Problem:
Start to finish, write out the entries exactly, leaving the pictures aside.

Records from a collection
# # # # # # #

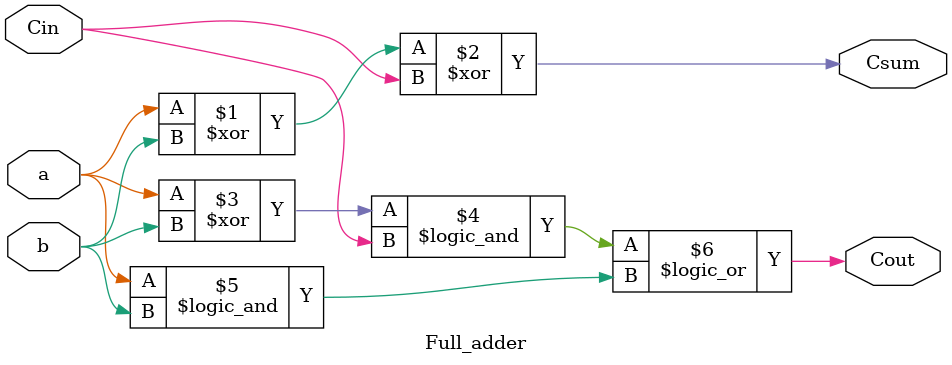
<source format=v>
module Full_adder(
    input a,b,Cin,
    output wire Csum, Cout
);
    assign Csum = (a ^ b) ^ Cin;
    assign Cout = ((a ^ b) && Cin ) || (a && b);
endmodule
</source>
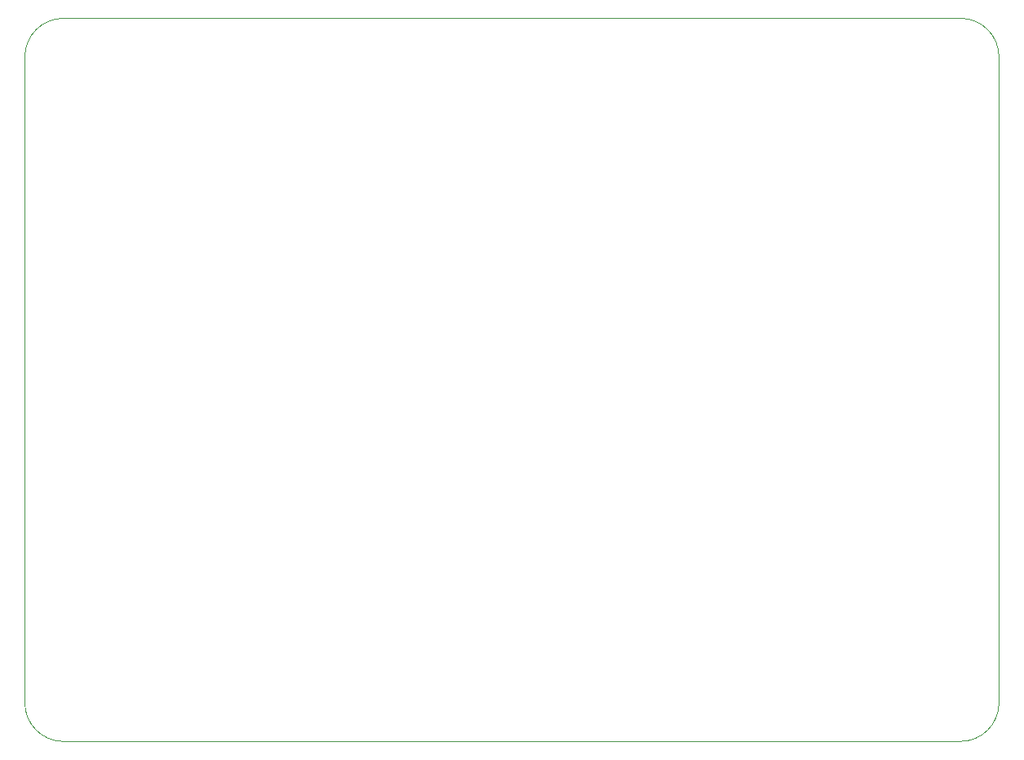
<source format=gm1>
G04 #@! TF.GenerationSoftware,KiCad,Pcbnew,8.0.2*
G04 #@! TF.CreationDate,2025-02-01T15:11:49-07:00*
G04 #@! TF.ProjectId,sdm24logger,73646d32-346c-46f6-9767-65722e6b6963,v3.1*
G04 #@! TF.SameCoordinates,Original*
G04 #@! TF.FileFunction,Profile,NP*
%FSLAX46Y46*%
G04 Gerber Fmt 4.6, Leading zero omitted, Abs format (unit mm)*
G04 Created by KiCad (PCBNEW 8.0.2) date 2025-02-01 15:11:49*
%MOMM*%
%LPD*%
G01*
G04 APERTURE LIST*
G04 #@! TA.AperFunction,Profile*
%ADD10C,0.100000*%
G04 #@! TD*
G04 APERTURE END LIST*
D10*
X86000000Y-157000000D02*
X179000000Y-157000000D01*
X82000000Y-86000000D02*
G75*
G02*
X86000000Y-82000000I4000000J0D01*
G01*
X179000000Y-82000000D02*
G75*
G02*
X183000000Y-86000000I0J-4000000D01*
G01*
X82000000Y-86000000D02*
X82000000Y-153000000D01*
X183000000Y-153000000D02*
X183000000Y-86000000D01*
X86000000Y-157000000D02*
G75*
G02*
X82000000Y-153000000I0J4000000D01*
G01*
X179000000Y-82000000D02*
X86000000Y-82000000D01*
X183000000Y-153000000D02*
G75*
G02*
X179000000Y-157000000I-4000000J0D01*
G01*
M02*

</source>
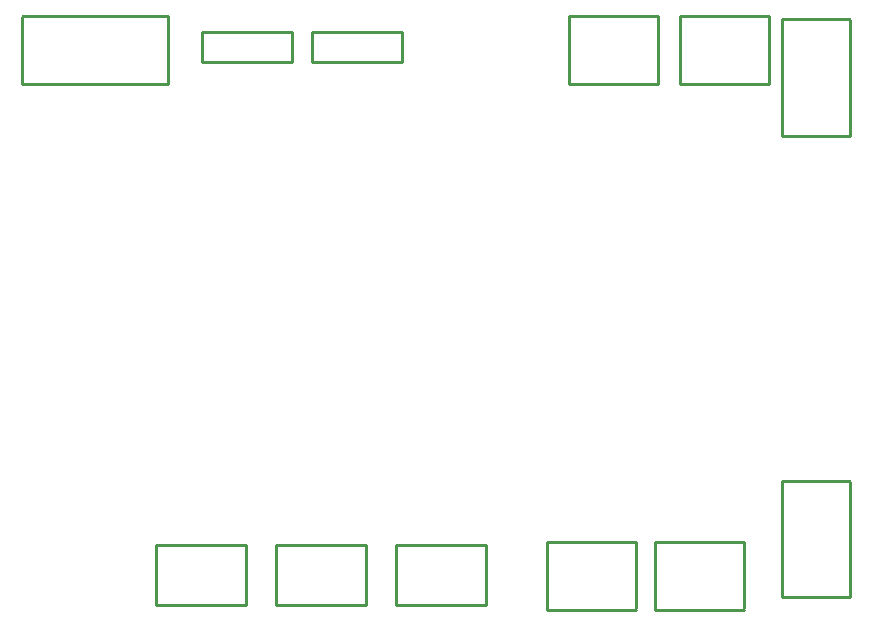
<source format=gbr>
%TF.GenerationSoftware,Altium Limited,Altium Designer,19.1.8 (144)*%
G04 Layer_Color=32768*
%FSLAX26Y26*%
%MOIN*%
%TF.FileFunction,Other,Mechanical_3*%
%TF.Part,Single*%
G01*
G75*
%TA.AperFunction,NonConductor*%
%ADD26C,0.010000*%
D26*
X2797480Y504882D02*
X3021890D01*
X3023858Y502913D01*
Y117087D02*
Y502913D01*
X2797480Y117087D02*
X3023858D01*
X2797480D02*
Y504882D01*
Y1655512D02*
Y2043307D01*
Y1655512D02*
X3023858D01*
Y2041339D01*
X3021890Y2043307D02*
X3023858Y2041339D01*
X2797480Y2043307D02*
X3021890D01*
X2458425Y1830000D02*
Y2050000D01*
Y2053858D02*
X2754882D01*
Y1827480D02*
Y2053858D01*
X2458425Y1827480D02*
X2754882D01*
X2311575Y80000D02*
Y300000D01*
X2015118Y76142D02*
X2311575D01*
X2015118D02*
Y302520D01*
X2311575D01*
X2088425Y1827480D02*
X2384882D01*
Y2053858D01*
X2088425D02*
X2384882D01*
X2088425Y1830000D02*
Y2050000D01*
X265118Y1827480D02*
Y2051890D01*
X267087Y2053858D01*
X751339D01*
Y1827480D02*
Y2053858D01*
X265118Y1827480D02*
X751339D01*
X265118D02*
Y1923937D01*
X2375118Y302520D02*
X2671575D01*
X2375118Y76142D02*
Y302520D01*
Y76142D02*
X2671575D01*
Y80000D02*
Y300000D01*
X1530000Y1900000D02*
Y2000000D01*
X1229994D02*
X1530000D01*
X1229994Y1900000D02*
Y2000000D01*
Y1900000D02*
X1530000D01*
X1165000D02*
Y2000000D01*
X864994D02*
X1165000D01*
X864994Y1900000D02*
Y2000000D01*
Y1900000D02*
X1165000D01*
X1810000Y90000D02*
Y190000D01*
X1509994Y90000D02*
Y190000D01*
Y90000D02*
X1810000D01*
Y190000D02*
Y290000D01*
X1509994D02*
X1810000D01*
X1509994Y190000D02*
Y290000D01*
X1010000Y90000D02*
Y190000D01*
X709994Y90000D02*
Y190000D01*
Y90000D02*
X1010000D01*
Y190000D02*
Y290000D01*
X709994D02*
X1010000D01*
X709994Y190000D02*
Y290000D01*
X1410000Y90000D02*
Y190000D01*
X1109994Y90000D02*
Y190000D01*
Y90000D02*
X1410000D01*
Y190000D02*
Y290000D01*
X1109994D02*
X1410000D01*
X1109994Y190000D02*
Y290000D01*
%TF.MD5,0000ef2c2a3e9149f3241ececd0576dd*%
M02*

</source>
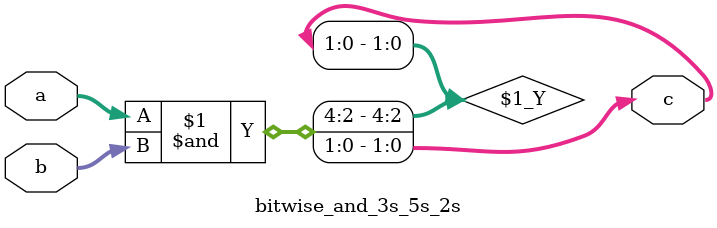
<source format=v>
module bitwise_and_3s_5s_2s(a, b, c);
  input signed [2:0] a;
  input signed [4:0] b;
  output signed [1:0] c;
  assign c = a & b;
endmodule

</source>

# # # # # # #

Task solution:
<source format=v>
module Full_adder(
    input a,b,Cin,
    output wire Csum, Cout
);
    assign Csum = (a ^ b) ^ Cin;
    assign Cout = ((a ^ b) && Cin ) || (a && b);
endmodule
</source>
<source format=gm1>
G04 #@! TF.GenerationSoftware,KiCad,Pcbnew,8.0.2*
G04 #@! TF.CreationDate,2025-02-01T15:11:49-07:00*
G04 #@! TF.ProjectId,sdm24logger,73646d32-346c-46f6-9767-65722e6b6963,v3.1*
G04 #@! TF.SameCoordinates,Original*
G04 #@! TF.FileFunction,Profile,NP*
%FSLAX46Y46*%
G04 Gerber Fmt 4.6, Leading zero omitted, Abs format (unit mm)*
G04 Created by KiCad (PCBNEW 8.0.2) date 2025-02-01 15:11:49*
%MOMM*%
%LPD*%
G01*
G04 APERTURE LIST*
G04 #@! TA.AperFunction,Profile*
%ADD10C,0.100000*%
G04 #@! TD*
G04 APERTURE END LIST*
D10*
X86000000Y-157000000D02*
X179000000Y-157000000D01*
X82000000Y-86000000D02*
G75*
G02*
X86000000Y-82000000I4000000J0D01*
G01*
X179000000Y-82000000D02*
G75*
G02*
X183000000Y-86000000I0J-4000000D01*
G01*
X82000000Y-86000000D02*
X82000000Y-153000000D01*
X183000000Y-153000000D02*
X183000000Y-86000000D01*
X86000000Y-157000000D02*
G75*
G02*
X82000000Y-153000000I0J4000000D01*
G01*
X179000000Y-82000000D02*
X86000000Y-82000000D01*
X183000000Y-153000000D02*
G75*
G02*
X179000000Y-157000000I-4000000J0D01*
G01*
M02*

</source>
<source format=gbr>
%TF.GenerationSoftware,Altium Limited,Altium Designer,19.1.8 (144)*%
G04 Layer_Color=32768*
%FSLAX26Y26*%
%MOIN*%
%TF.FileFunction,Other,Mechanical_3*%
%TF.Part,Single*%
G01*
G75*
%TA.AperFunction,NonConductor*%
%ADD26C,0.010000*%
D26*
X2797480Y504882D02*
X3021890D01*
X3023858Y502913D01*
Y117087D02*
Y502913D01*
X2797480Y117087D02*
X3023858D01*
X2797480D02*
Y504882D01*
Y1655512D02*
Y2043307D01*
Y1655512D02*
X3023858D01*
Y2041339D01*
X3021890Y2043307D02*
X3023858Y2041339D01*
X2797480Y2043307D02*
X3021890D01*
X2458425Y1830000D02*
Y2050000D01*
Y2053858D02*
X2754882D01*
Y1827480D02*
Y2053858D01*
X2458425Y1827480D02*
X2754882D01*
X2311575Y80000D02*
Y300000D01*
X2015118Y76142D02*
X2311575D01*
X2015118D02*
Y302520D01*
X2311575D01*
X2088425Y1827480D02*
X2384882D01*
Y2053858D01*
X2088425D02*
X2384882D01*
X2088425Y1830000D02*
Y2050000D01*
X265118Y1827480D02*
Y2051890D01*
X267087Y2053858D01*
X751339D01*
Y1827480D02*
Y2053858D01*
X265118Y1827480D02*
X751339D01*
X265118D02*
Y1923937D01*
X2375118Y302520D02*
X2671575D01*
X2375118Y76142D02*
Y302520D01*
Y76142D02*
X2671575D01*
Y80000D02*
Y300000D01*
X1530000Y1900000D02*
Y2000000D01*
X1229994D02*
X1530000D01*
X1229994Y1900000D02*
Y2000000D01*
Y1900000D02*
X1530000D01*
X1165000D02*
Y2000000D01*
X864994D02*
X1165000D01*
X864994Y1900000D02*
Y2000000D01*
Y1900000D02*
X1165000D01*
X1810000Y90000D02*
Y190000D01*
X1509994Y90000D02*
Y190000D01*
Y90000D02*
X1810000D01*
Y190000D02*
Y290000D01*
X1509994D02*
X1810000D01*
X1509994Y190000D02*
Y290000D01*
X1010000Y90000D02*
Y190000D01*
X709994Y90000D02*
Y190000D01*
Y90000D02*
X1010000D01*
Y190000D02*
Y290000D01*
X709994D02*
X1010000D01*
X709994Y190000D02*
Y290000D01*
X1410000Y90000D02*
Y190000D01*
X1109994Y90000D02*
Y190000D01*
Y90000D02*
X1410000D01*
Y190000D02*
Y290000D01*
X1109994D02*
X1410000D01*
X1109994Y190000D02*
Y290000D01*
%TF.MD5,0000ef2c2a3e9149f3241ececd0576dd*%
M02*

</source>
<source format=v>
module bitwise_and_3s_5s_2s(a, b, c);
  input signed [2:0] a;
  input signed [4:0] b;
  output signed [1:0] c;
  assign c = a & b;
endmodule

</source>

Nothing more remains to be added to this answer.